▶ Task:
Reprint the lines below as they are, minus the pictures.

▶ Dataset section:
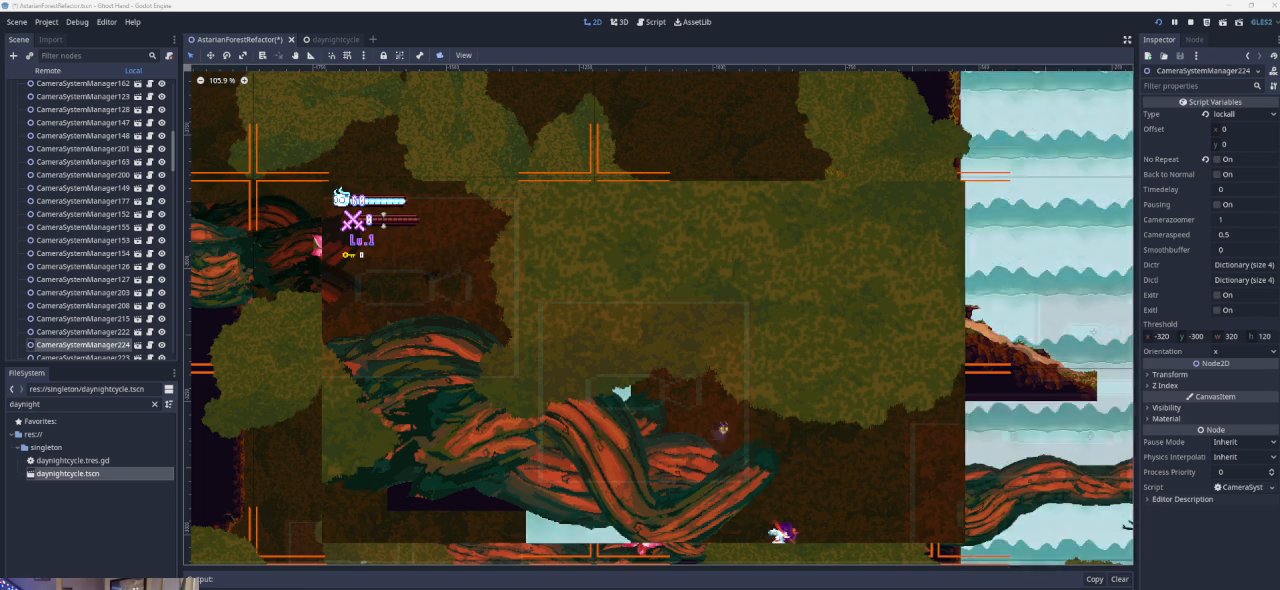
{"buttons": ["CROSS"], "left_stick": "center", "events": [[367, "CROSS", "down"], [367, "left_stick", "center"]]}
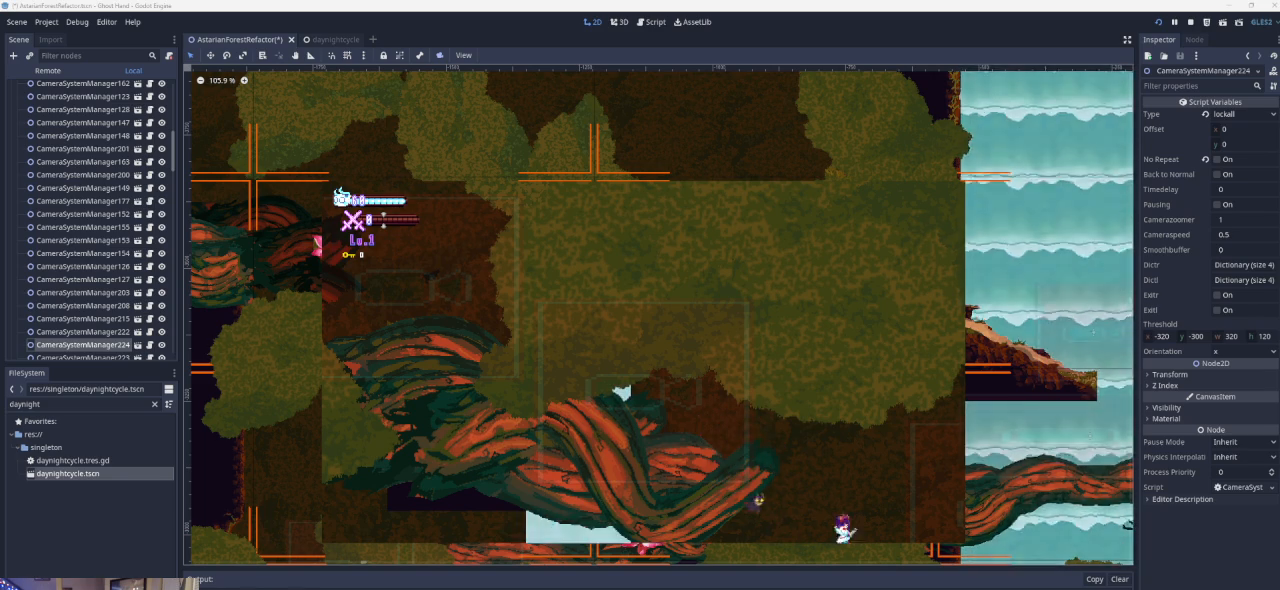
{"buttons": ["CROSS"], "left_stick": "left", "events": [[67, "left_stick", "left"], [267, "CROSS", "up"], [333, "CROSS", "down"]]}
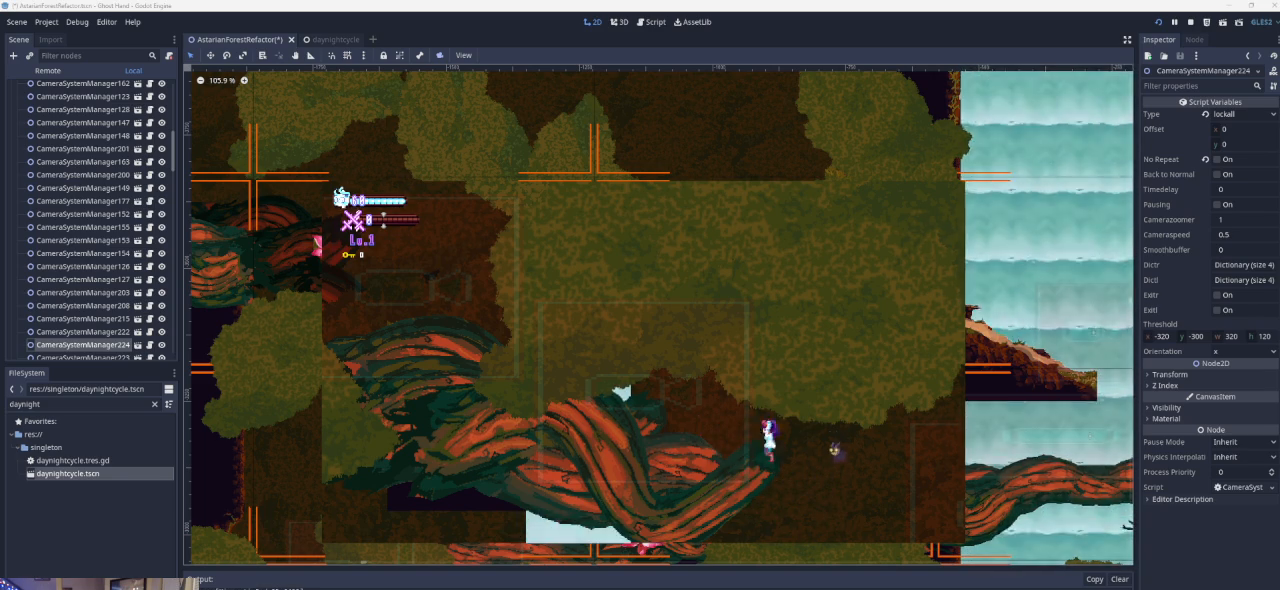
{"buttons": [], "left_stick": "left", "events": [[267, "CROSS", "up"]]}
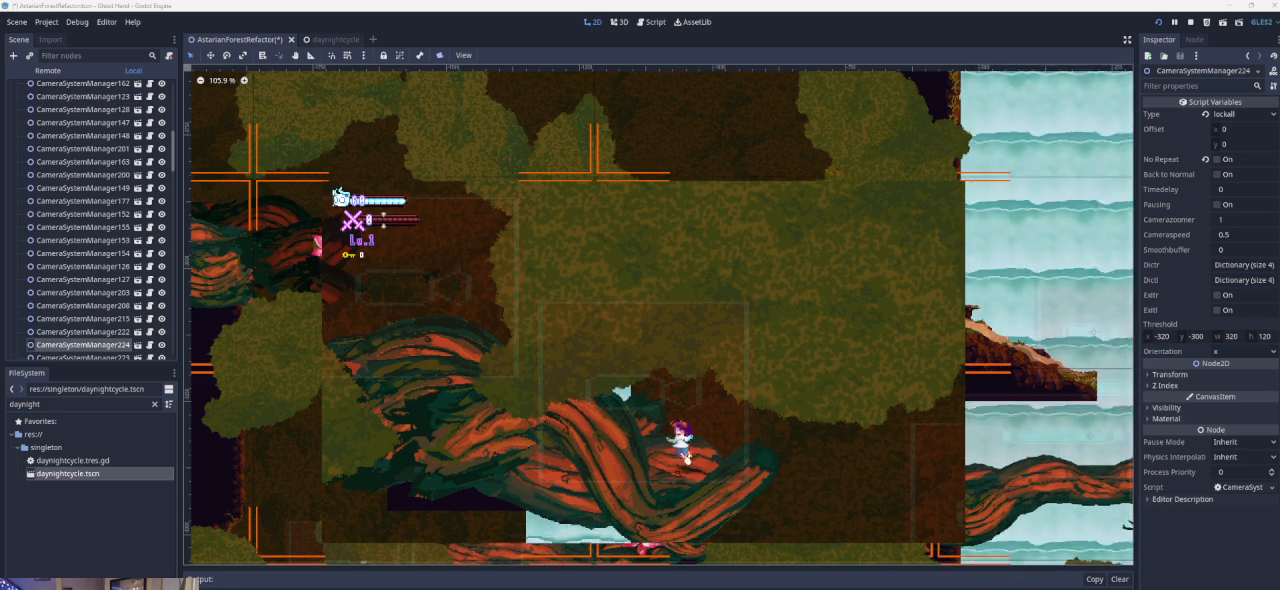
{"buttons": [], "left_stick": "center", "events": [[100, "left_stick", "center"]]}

▶ Solution to this problem:
{"buttons": ["CROSS"], "left_stick": "center", "events": [[367, "CROSS", "down"], [367, "left_stick", "center"]]}
{"buttons": ["CROSS"], "left_stick": "left", "events": [[67, "left_stick", "left"], [267, "CROSS", "up"], [333, "CROSS", "down"]]}
{"buttons": [], "left_stick": "left", "events": [[267, "CROSS", "up"]]}
{"buttons": [], "left_stick": "center", "events": [[100, "left_stick", "center"]]}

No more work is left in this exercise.